Auch das Klima ist ein globales Problem, das kein Staat allein lösen kann. Während jedoch ein Wetterextrem das nächste jagt, reduziert die Große Koalition das Ziel, bis 2020 40 Prozent CO2 einzusparen, auf rund 30 Prozent. Und der Stromriese RWE plant zwei zusätzliche Braunkohleblöcke, statt in Erneuerbare Energien zu investieren. Deswegen demonstrieren Greenpeace-Aktivisten im November bei Eiseskälte auf einem RWE-Kühlturm gegen den Klimakiller Nr.1 in Europa. Auch klimaschädliche Emissionen und Gesundheitsgefahren durch den Verkehr werden bisher von Politik und Industrie nicht konsequent angegangen: Schon seit 1999 weist Greenpeace auf die Gefahren von Dieselruß hin. Im Mai 2005 demonstrieren wir auf der Siegessäule in Berlin gegen das massive Gesundheitsrisiko durch Feinstaub.

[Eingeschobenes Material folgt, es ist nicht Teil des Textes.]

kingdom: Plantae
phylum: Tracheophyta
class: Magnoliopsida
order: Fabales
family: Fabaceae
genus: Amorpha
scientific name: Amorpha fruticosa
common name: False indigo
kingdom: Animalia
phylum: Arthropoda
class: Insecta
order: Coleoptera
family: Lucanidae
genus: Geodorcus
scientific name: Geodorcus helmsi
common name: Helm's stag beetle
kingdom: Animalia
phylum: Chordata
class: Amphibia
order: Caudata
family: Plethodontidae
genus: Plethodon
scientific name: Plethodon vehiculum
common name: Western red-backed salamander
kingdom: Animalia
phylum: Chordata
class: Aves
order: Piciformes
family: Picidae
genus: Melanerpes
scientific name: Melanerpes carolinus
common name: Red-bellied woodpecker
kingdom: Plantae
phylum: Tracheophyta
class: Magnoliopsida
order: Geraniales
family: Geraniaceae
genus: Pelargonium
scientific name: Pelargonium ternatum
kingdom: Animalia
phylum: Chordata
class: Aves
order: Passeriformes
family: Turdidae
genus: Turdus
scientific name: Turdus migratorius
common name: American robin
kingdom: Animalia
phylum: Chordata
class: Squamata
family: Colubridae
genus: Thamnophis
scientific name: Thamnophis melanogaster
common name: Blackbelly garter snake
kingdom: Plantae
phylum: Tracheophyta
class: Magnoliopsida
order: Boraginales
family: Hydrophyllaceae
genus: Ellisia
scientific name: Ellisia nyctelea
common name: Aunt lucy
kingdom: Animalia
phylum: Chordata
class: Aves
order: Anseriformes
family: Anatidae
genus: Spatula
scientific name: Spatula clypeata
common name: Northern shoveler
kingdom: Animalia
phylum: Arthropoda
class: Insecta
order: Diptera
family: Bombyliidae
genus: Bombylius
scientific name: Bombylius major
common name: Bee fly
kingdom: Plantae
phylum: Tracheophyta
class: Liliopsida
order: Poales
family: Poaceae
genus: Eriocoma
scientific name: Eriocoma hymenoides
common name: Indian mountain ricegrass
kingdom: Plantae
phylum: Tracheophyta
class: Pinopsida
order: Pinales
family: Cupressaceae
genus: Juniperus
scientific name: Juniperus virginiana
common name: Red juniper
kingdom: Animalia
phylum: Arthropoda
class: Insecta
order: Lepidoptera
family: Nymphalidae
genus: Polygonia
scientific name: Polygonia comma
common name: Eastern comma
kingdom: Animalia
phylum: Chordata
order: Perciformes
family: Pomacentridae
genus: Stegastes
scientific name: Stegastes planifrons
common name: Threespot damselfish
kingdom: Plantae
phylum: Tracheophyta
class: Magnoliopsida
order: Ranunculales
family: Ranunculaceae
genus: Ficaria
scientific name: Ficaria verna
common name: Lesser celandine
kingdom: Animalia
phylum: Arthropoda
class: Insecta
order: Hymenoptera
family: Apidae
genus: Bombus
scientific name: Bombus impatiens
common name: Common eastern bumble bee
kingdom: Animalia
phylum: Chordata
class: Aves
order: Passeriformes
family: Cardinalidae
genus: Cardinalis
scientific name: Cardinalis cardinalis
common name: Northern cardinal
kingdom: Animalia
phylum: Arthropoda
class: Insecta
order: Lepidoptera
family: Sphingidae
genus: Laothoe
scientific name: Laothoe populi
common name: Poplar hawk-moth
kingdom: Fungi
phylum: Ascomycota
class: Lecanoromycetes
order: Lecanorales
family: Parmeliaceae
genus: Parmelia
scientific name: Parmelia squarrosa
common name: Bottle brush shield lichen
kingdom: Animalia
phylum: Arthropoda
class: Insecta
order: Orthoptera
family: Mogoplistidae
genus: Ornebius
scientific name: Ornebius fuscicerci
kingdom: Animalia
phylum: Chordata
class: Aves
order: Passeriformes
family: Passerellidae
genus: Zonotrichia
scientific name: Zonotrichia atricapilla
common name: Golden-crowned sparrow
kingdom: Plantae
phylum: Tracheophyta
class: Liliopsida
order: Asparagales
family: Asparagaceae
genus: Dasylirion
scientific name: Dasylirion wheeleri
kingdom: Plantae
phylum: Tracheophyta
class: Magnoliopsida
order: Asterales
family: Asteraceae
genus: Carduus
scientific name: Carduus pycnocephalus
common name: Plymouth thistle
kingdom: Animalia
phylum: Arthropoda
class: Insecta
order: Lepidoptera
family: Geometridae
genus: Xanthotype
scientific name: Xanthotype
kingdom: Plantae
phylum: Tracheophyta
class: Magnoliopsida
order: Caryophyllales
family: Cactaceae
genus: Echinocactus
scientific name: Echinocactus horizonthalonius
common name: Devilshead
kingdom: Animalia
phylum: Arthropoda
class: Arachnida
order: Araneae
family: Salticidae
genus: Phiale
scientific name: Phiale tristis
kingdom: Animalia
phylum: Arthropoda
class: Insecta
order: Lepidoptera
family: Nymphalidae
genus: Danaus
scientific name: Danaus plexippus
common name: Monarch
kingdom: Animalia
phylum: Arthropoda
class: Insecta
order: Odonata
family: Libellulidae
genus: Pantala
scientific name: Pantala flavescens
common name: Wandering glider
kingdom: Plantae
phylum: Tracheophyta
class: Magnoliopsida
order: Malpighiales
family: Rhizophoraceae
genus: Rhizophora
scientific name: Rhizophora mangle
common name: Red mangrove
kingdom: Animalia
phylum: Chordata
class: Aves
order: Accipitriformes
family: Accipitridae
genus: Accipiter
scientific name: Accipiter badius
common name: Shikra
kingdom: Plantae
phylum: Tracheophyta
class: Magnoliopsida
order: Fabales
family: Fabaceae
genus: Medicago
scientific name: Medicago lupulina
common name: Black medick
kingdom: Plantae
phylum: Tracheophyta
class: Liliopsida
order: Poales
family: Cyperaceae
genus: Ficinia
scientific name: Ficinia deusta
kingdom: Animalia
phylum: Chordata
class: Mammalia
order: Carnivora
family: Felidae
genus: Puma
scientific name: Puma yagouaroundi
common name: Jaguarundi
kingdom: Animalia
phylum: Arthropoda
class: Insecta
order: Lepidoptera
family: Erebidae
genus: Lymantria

Oder der Verbraucherschutz: In Europa zum Beispiel sind zehntausende von Chemikalien am Markt, zu deren Gefährlichkeit keine Informationen vorliegen. Trotzdem will die neue Bundesregierung noch weniger Restriktionen für die Chemieindustrie bei Registrierung und Zulassungen. Auch beim Gentechnik-Gesetz, das den Schutz der gentechnikfreien Landwirtschaft sicherstellen soll, drohen gefährliche Rückschritte. Greenpeace setzt dagegen, fordert beispielsweise von Marktführern der Milchproduktion wie der Unternehmensgruppe Theo Müller GmbH & Co. KG gentechnikfreie Tierfütterung. Statt jedoch den Verbraucherwünschen nach gentechnikfrei erzeugten Produkten nachzukommen, überzieht die Unternehmensgruppe Theo Müller Greenpeace 2005 mit einer ganzen Serie von Gerichtsverfahren: Greenpeace soll die Fütterung der Milchkühe mit Gen-Soja nicht mehr kritisieren. Pech nur für die Unternehmensgruppe, dass sie bisher alle wesentlichen Verfahren verloren hat.
Und nicht nur einzelne Konzerne versuchen Greenpeace einen Maulkorb anzulegen: 2004 und 2005 haben Politiker vor allem aus Sachsen-Anhalt und Bayern verlangt, Greenpeace den Status der Gemeinnützigkeit zu entziehen. Dabei geht es nicht etwa um Fehler in der Buchhaltung - es geht um die unbequemen Aktionen von Greenpeace, vor allem gegen den breiten Einsatz der Gentechnologie in der Landwirtschaft. Aber Greenpeace lässt sich nicht einschüchtern.
Auch nach 25 Jahren erfolgreicher Umweltschutzarbeit in Deutschland ist Greenpeace nötiger denn je. Und am Greenteam-Projekt, das dieses Jahr sein 15-jähriges Jubiläum feierte, sehen wir, dass auch in den Kindern die Greenpeace-Ideale lebendig sind. Für die vielen Glückwünsche zu unserem Jubiläum möchte ich mich hier nochmals herzlich bedanken. Ihre rege Teilnahme und Botschaften sind uns Lob und Ansporn zugleich. Ihre Spenden machen uns finanziell unabhängig. Bitte unterstützen Sie uns weiterhin, damit Greenpeace auch in Zukunft viel bewegen kann.